━━━ EXCERPTED RECORDS ━━━
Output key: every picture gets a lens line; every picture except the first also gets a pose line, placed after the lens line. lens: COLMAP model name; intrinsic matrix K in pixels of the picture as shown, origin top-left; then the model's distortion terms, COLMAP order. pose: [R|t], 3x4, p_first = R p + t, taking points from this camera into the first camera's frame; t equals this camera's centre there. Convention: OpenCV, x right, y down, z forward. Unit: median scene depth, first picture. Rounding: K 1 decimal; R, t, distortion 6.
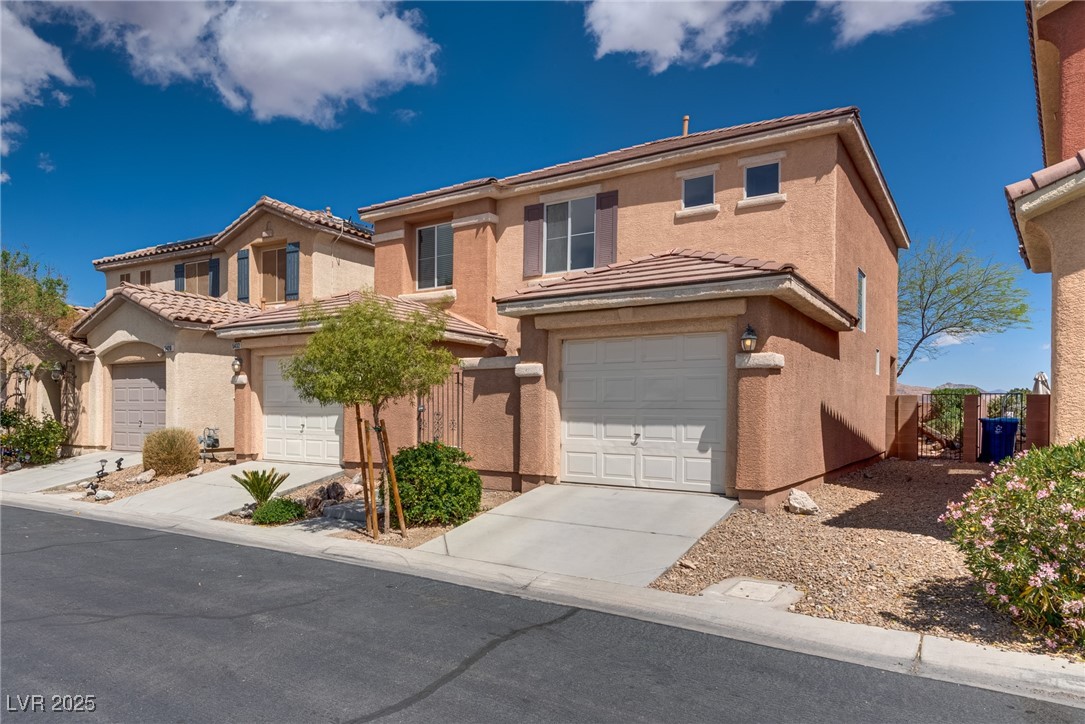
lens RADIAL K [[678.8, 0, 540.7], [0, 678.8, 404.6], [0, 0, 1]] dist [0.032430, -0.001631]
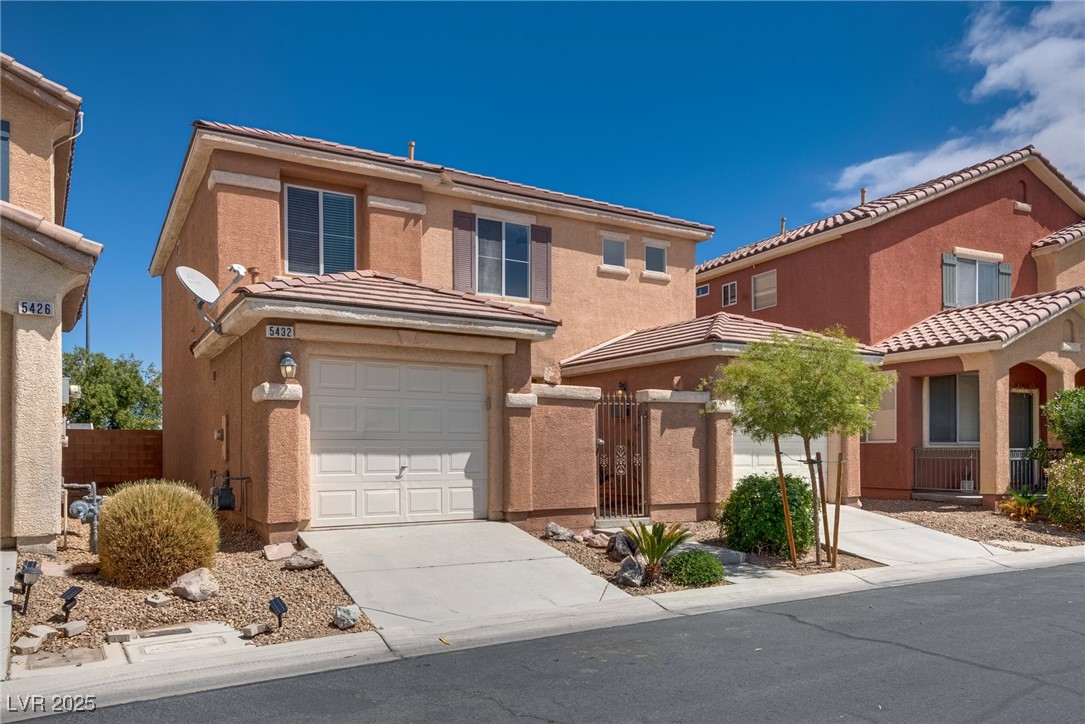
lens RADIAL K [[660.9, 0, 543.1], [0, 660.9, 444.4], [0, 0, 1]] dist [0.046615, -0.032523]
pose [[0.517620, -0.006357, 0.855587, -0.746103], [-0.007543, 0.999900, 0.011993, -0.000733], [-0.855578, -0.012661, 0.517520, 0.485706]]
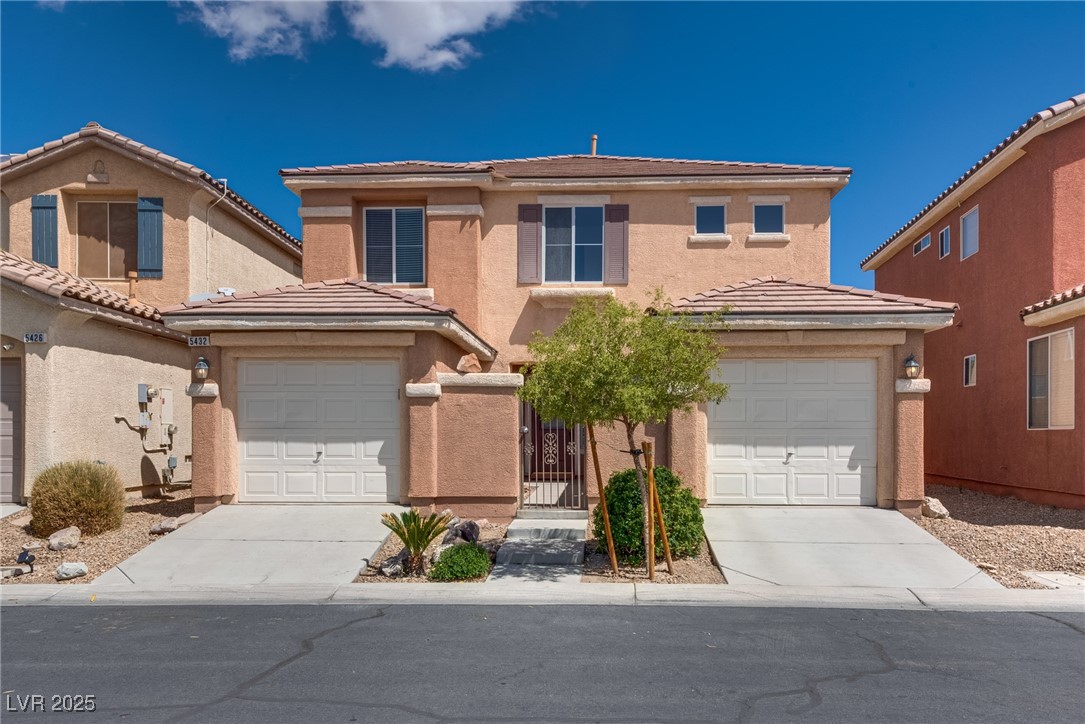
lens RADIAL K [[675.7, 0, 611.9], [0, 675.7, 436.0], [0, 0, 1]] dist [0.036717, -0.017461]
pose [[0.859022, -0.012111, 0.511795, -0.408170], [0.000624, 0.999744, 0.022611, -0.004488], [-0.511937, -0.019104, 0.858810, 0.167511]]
━━━
━━━ EXCERPTED RECORDS ━━━
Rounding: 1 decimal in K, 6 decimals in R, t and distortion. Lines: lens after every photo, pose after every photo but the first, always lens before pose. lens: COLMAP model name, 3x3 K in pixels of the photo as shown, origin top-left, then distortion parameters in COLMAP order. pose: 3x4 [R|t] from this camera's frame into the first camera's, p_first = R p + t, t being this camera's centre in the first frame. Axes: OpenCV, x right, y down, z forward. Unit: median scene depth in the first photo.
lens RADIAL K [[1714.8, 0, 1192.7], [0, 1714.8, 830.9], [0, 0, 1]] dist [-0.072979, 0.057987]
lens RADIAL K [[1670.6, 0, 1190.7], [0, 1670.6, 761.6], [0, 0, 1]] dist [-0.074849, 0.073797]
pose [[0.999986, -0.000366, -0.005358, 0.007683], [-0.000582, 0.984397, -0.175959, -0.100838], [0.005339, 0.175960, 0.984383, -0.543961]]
━━━
TRY IT:
Rewrite the text beginning at the line that has "Output key: every" and stopping after the line that has "dist [0.036717, -0.017461]", with "intrinsic matrix" replaced by "calibration matrix" and everything else unchanged. Leave the pictures out of your answer.

RESPONSE BELOW:
Output key: every picture gets a lens line; every picture except the first also gets a pose line, placed after the lens line. lens: COLMAP model name; calibration matrix K in pixels of the picture as shown, origin top-left; then the model's distortion terms, COLMAP order. pose: [R|t], 3x4, p_first = R p + t, taking points from this camera into the first camera's frame; t equals this camera's centre there. Convention: OpenCV, x right, y down, z forward. Unit: median scene depth, first picture. Rounding: K 1 decimal; R, t, distortion 6.
lens RADIAL K [[678.8, 0, 540.7], [0, 678.8, 404.6], [0, 0, 1]] dist [0.032430, -0.001631]
lens RADIAL K [[660.9, 0, 543.1], [0, 660.9, 444.4], [0, 0, 1]] dist [0.046615, -0.032523]
pose [[0.517620, -0.006357, 0.855587, -0.746103], [-0.007543, 0.999900, 0.011993, -0.000733], [-0.855578, -0.012661, 0.517520, 0.485706]]
lens RADIAL K [[675.7, 0, 611.9], [0, 675.7, 436.0], [0, 0, 1]] dist [0.036717, -0.017461]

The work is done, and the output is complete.